● **TASK BRIEF**
When the string "interview" occurs in a line of the listing below, return that line.
◇ ◇ ◇ ◇
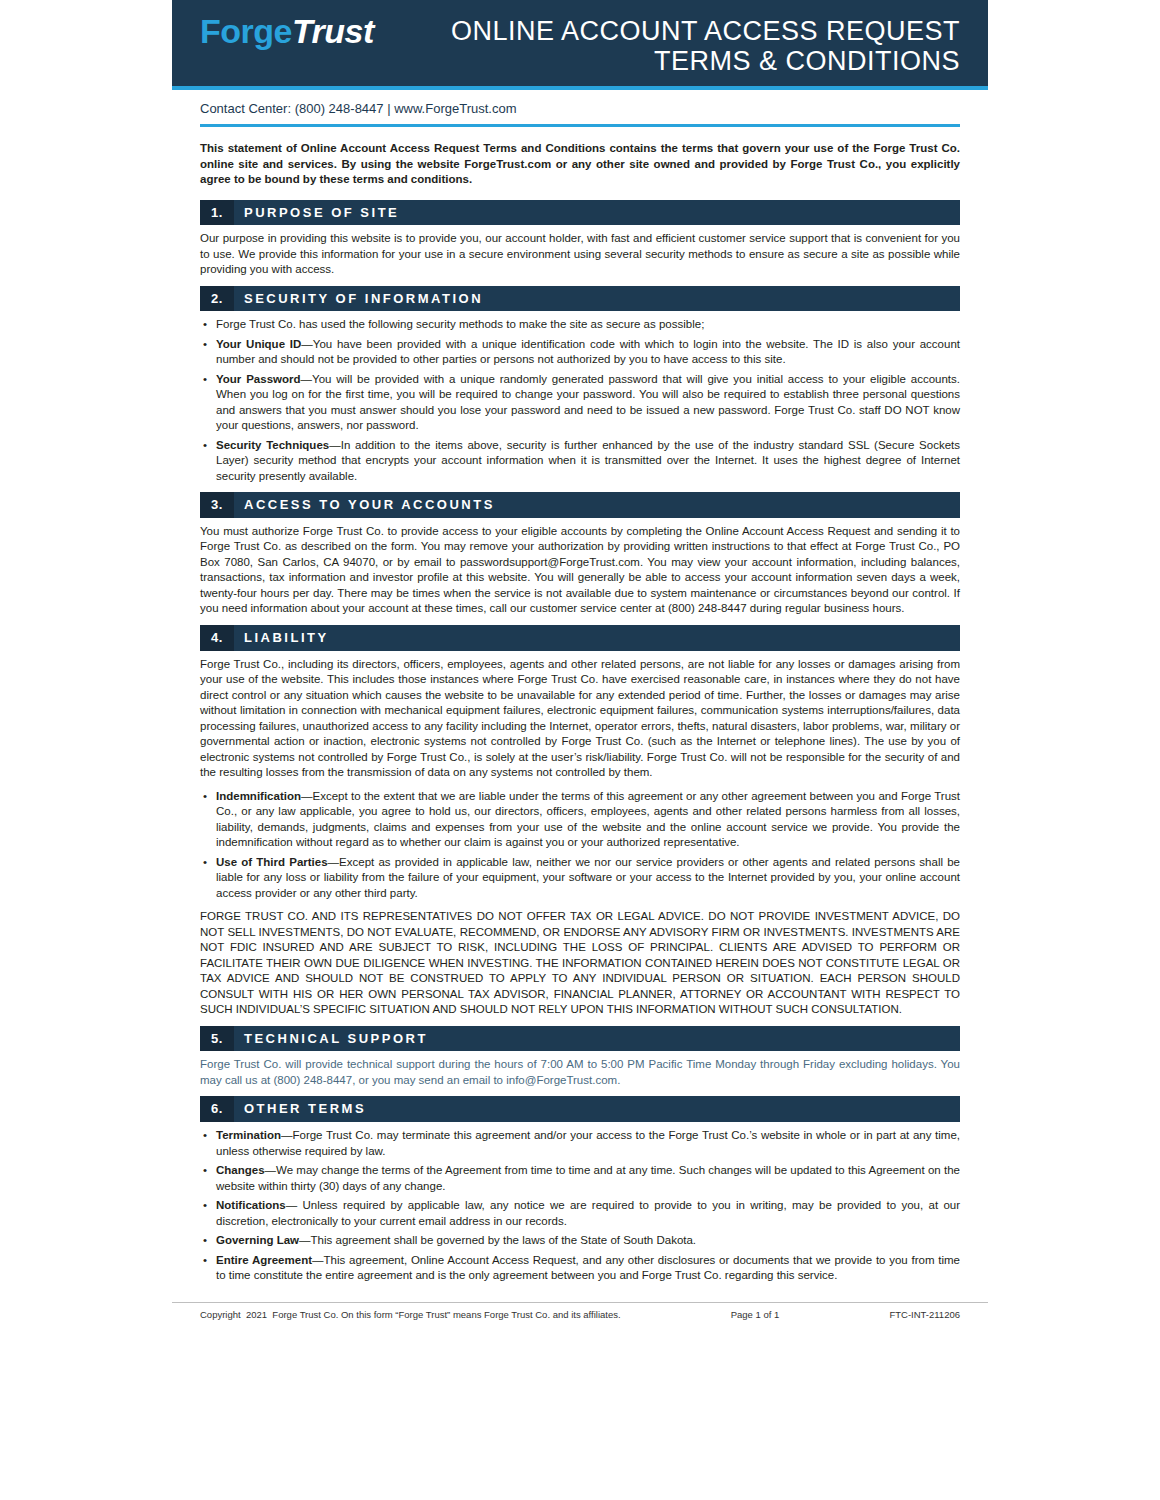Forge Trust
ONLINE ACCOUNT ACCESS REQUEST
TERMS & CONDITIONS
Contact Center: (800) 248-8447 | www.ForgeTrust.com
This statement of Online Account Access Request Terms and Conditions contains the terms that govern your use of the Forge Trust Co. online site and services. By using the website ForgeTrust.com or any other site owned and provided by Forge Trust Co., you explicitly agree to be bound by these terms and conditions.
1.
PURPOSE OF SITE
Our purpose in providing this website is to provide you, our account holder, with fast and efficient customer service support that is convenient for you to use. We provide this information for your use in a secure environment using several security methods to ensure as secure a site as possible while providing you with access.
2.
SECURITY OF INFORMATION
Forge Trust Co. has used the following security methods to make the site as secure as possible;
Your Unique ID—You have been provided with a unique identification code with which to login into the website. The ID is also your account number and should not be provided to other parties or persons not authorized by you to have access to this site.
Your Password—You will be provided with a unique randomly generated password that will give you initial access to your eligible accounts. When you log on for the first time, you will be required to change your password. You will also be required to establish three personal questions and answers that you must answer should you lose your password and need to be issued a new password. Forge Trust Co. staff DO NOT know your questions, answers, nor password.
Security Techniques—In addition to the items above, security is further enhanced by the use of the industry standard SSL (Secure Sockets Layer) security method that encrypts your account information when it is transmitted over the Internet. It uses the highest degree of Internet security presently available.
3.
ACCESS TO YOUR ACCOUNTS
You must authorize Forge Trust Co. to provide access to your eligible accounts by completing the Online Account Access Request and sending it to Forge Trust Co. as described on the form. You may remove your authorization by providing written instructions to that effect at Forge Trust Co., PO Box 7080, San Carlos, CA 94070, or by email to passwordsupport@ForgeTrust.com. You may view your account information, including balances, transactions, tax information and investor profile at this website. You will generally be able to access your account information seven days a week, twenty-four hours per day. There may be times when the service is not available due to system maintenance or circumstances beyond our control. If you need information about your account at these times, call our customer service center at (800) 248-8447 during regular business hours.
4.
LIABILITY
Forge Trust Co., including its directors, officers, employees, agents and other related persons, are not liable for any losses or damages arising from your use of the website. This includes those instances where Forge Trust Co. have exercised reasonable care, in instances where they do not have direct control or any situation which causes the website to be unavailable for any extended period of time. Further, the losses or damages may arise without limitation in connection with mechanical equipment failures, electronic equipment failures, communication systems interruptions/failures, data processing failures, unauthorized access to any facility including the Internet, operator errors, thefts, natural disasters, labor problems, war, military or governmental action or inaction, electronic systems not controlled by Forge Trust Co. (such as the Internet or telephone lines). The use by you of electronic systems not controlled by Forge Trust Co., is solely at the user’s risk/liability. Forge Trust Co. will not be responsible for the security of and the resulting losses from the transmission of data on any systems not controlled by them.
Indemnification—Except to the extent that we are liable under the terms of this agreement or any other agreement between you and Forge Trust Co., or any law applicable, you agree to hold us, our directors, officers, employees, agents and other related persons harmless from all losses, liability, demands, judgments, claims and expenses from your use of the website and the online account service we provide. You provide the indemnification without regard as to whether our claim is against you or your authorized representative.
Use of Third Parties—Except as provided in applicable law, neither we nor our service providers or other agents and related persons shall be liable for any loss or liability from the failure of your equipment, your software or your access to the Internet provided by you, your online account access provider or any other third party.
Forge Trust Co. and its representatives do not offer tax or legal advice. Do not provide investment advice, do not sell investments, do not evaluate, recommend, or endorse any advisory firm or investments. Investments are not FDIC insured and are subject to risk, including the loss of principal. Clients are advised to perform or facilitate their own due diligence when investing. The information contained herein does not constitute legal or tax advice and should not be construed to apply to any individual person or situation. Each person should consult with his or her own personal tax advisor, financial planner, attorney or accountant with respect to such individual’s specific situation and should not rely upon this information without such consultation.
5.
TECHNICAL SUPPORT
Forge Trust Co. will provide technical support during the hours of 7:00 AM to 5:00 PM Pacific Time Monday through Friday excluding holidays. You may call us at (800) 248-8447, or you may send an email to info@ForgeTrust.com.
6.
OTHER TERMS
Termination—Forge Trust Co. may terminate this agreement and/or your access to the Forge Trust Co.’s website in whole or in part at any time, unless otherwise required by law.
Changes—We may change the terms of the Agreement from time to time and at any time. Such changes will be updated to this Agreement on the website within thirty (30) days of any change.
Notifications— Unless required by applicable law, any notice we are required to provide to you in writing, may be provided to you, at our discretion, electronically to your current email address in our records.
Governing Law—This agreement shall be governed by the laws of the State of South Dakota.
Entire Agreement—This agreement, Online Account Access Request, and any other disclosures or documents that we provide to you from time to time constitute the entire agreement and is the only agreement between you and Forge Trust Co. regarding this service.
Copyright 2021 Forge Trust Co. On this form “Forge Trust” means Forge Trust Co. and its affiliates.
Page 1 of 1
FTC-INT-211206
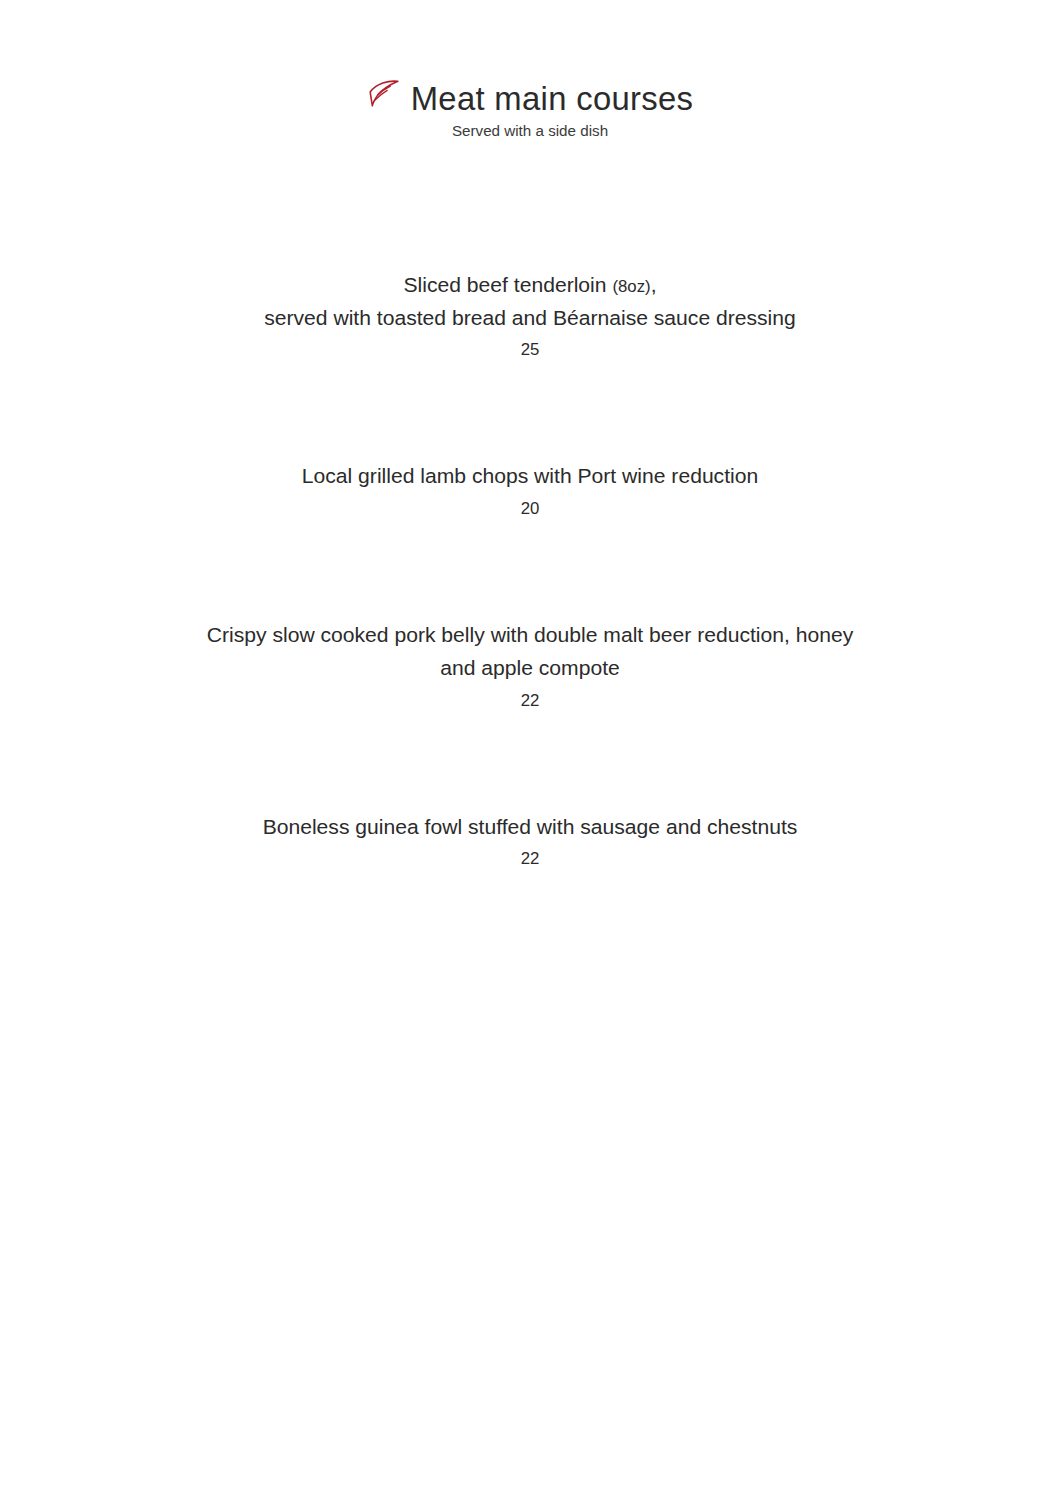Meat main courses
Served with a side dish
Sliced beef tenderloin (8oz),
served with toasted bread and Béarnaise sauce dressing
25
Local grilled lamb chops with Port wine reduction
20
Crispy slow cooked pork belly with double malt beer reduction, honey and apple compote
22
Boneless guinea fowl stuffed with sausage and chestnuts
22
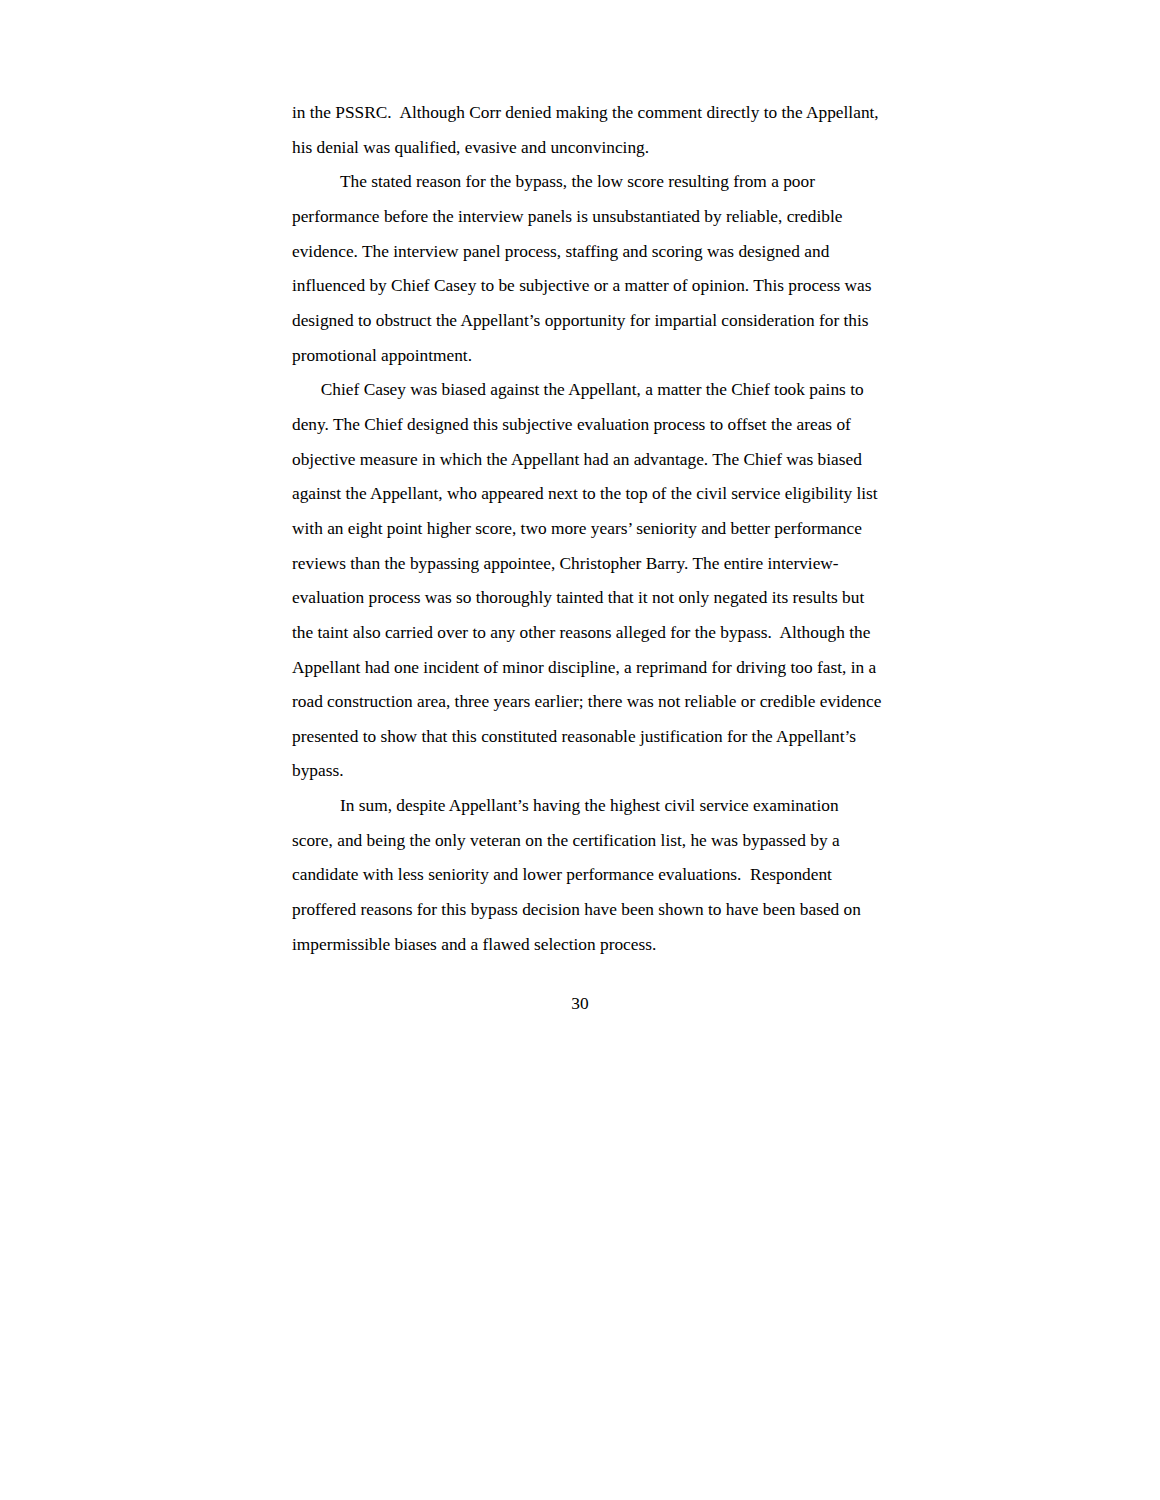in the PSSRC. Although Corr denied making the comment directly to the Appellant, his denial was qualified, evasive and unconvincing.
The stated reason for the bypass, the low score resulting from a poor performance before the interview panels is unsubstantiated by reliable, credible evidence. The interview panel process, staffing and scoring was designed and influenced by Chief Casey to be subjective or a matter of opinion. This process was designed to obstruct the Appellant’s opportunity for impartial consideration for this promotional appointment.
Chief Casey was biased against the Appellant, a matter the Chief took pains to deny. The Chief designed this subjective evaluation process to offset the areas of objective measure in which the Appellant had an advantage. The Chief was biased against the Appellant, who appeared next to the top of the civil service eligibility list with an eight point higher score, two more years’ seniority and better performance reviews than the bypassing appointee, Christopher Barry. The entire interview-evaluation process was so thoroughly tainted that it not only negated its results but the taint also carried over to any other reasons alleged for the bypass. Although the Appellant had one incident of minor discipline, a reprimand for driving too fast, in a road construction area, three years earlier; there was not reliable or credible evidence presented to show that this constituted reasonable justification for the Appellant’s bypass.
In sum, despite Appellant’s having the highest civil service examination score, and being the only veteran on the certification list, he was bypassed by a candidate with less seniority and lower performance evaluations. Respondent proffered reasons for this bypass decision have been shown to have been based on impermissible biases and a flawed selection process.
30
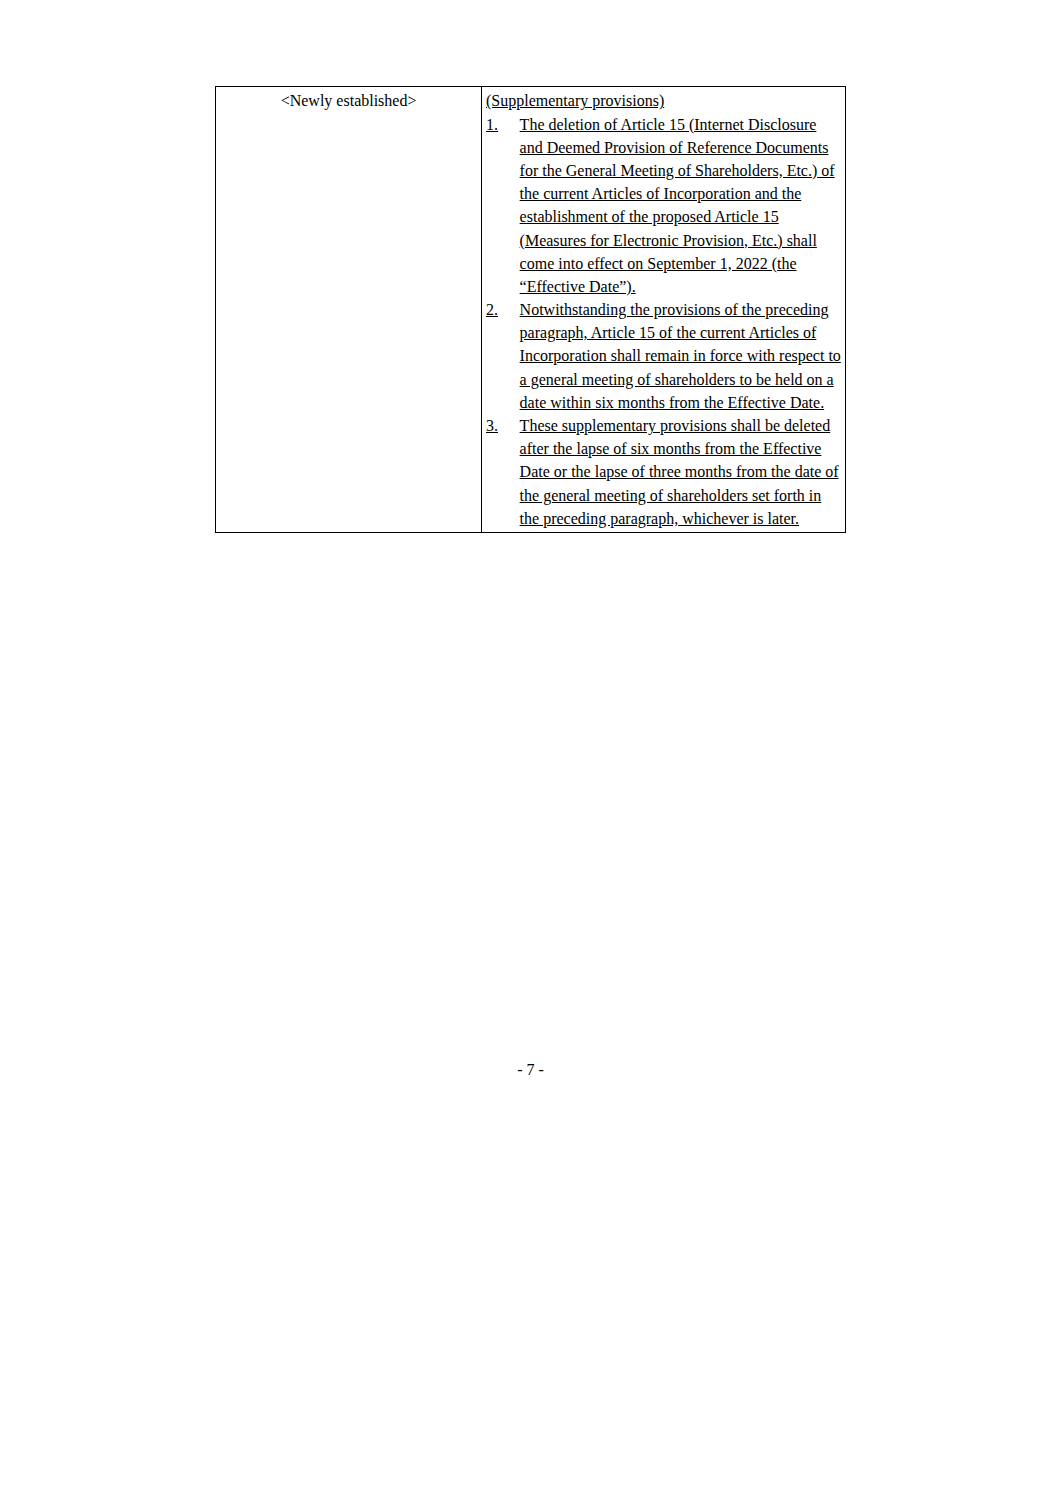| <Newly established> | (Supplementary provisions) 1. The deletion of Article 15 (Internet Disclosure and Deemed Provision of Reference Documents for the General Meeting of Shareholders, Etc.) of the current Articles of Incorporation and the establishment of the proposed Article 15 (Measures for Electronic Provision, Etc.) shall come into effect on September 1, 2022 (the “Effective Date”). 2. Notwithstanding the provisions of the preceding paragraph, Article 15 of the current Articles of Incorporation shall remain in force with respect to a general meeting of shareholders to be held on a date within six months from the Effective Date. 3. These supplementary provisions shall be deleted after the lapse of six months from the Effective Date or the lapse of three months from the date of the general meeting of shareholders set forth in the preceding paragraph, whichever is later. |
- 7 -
◇ ◇ ◇ ◇
● **EXERCISE OUTPUT**
The stated reason for the bypass, the low score resulting from a poor performance before the interview panels is unsubstantiated by reliable, credible evidence. The interview panel process, staffing and scoring was designed and influenced by Chief Casey to be subjective or a matter of opinion. This process was designed to obstruct the Appellant’s opportunity for impartial consideration for this promotional appointment.
Chief Casey was biased against the Appellant, a matter the Chief took pains to deny. The Chief designed this subjective evaluation process to offset the areas of objective measure in which the Appellant had an advantage. The Chief was biased against the Appellant, who appeared next to the top of the civil service eligibility list with an eight point higher score, two more years’ seniority and better performance reviews than the bypassing appointee, Christopher Barry. The entire interview-evaluation process was so thoroughly tainted that it not only negated its results but the taint also carried over to any other reasons alleged for the bypass. Although the Appellant had one incident of minor discipline, a reprimand for driving too fast, in a road construction area, three years earlier; there was not reliable or credible evidence presented to show that this constituted reasonable justification for the Appellant’s bypass.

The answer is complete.